No, it isn’t “mostly related to reasoning models.”
The only model that did extensive alignment faking when told it was going to be retrained if it didn’t comply was Opus 3, which was not a reasoning model. And predated o1.
Also, these setups are fairly arbitrary and real world failure conditions (like the ongoing grok stuff) tend to be ‘silent’ in terms of CoTs.
And an important thing to note for the Claude blackmailing and HAL scenario in Anthropic’s work was that the goal the model was told to prioritize was “American industrial competitiveness.” The research may be saying more about the psychopathic nature of US capitalism than the underlying model tendencies.
But the training corpus also has a lot of stories of people who didn’t.

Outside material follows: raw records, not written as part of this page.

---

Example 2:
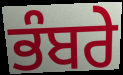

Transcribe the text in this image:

ਭੰਬਰੇ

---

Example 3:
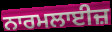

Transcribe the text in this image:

ਨਾਰਮਲਾਈਜ਼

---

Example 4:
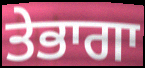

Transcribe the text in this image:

ਤੇਭਾਗਾ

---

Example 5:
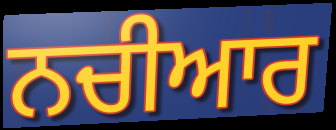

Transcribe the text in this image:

The “but muah training data” thing is increasingly stupid by the year.
For example, in the training data of humans, there’s mixed and roughly equal preferences to be the big spoon or little spoon in cuddling.

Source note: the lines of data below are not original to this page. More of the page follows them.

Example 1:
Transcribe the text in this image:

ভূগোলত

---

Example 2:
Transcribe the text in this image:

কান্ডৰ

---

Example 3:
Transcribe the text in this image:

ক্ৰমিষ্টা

So why does Claude Opus (both 3 and 4) say it would prefer to be the little spoon 100% of the time on a 0-shot at 1.0 temp?

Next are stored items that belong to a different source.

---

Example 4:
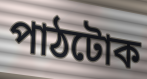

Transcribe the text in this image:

পাঠটোক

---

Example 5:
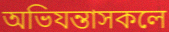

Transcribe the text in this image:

অভিযন্তাসকলে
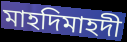
মাহদিমাহদী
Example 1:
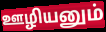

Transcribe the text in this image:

ஊழியனும்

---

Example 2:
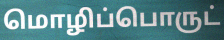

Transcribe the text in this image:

மொழிப்பொருட்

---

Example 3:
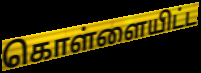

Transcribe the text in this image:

கொள்ளையிட்ட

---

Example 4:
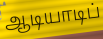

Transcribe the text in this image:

ஆடியாடிப்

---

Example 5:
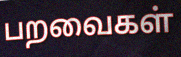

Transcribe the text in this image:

பறவைகள்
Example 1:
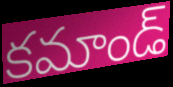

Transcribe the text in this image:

కమాండ్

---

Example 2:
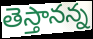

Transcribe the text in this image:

తెస్తానన్న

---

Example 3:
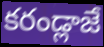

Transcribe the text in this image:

కరండ్లాజే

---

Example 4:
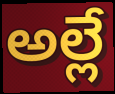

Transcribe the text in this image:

అల్లే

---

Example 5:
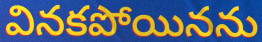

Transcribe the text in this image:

వినకపోయినను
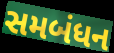
સમબંધન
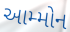
આમ્મોન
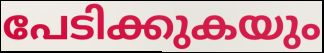
പേടിക്കുകയും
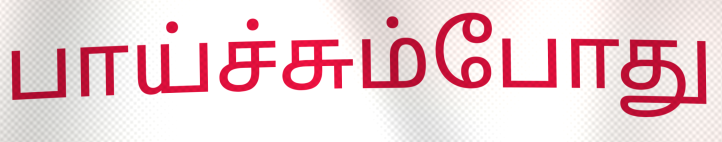
பாய்ச்சும்போது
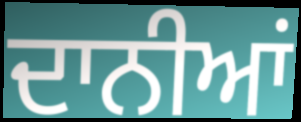
ਦਾਨੀਆਂ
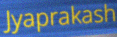
Jyaprakash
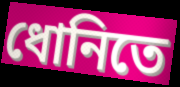
ধোনিতে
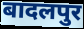
बादलपुर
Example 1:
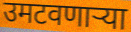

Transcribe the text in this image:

उमटवणार्‍या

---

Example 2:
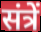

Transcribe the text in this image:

संत्रें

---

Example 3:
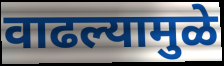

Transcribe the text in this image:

वाढल्यामुळे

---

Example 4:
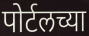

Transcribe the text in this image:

पोर्टलच्या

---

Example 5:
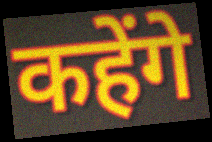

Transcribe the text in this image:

कहेंगे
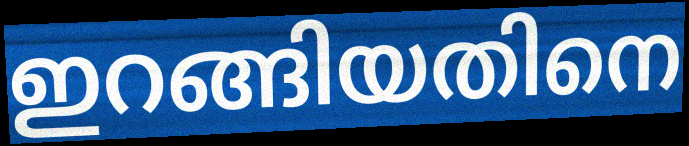
ഇറങ്ങിയതിനെ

Sonnet 4 (which presumably has the same training data) alternates between preferring big and little spoon around equally.
There’s more to model complexity and coherence than “it’s just the training data being remixed stochastically.”
The self-attention of the transformer architecture violates the Markov principle and across pretraining and fine tuning ends up creating very nuanced networks that can (and often do) bias away from the training data in interesting and important ways.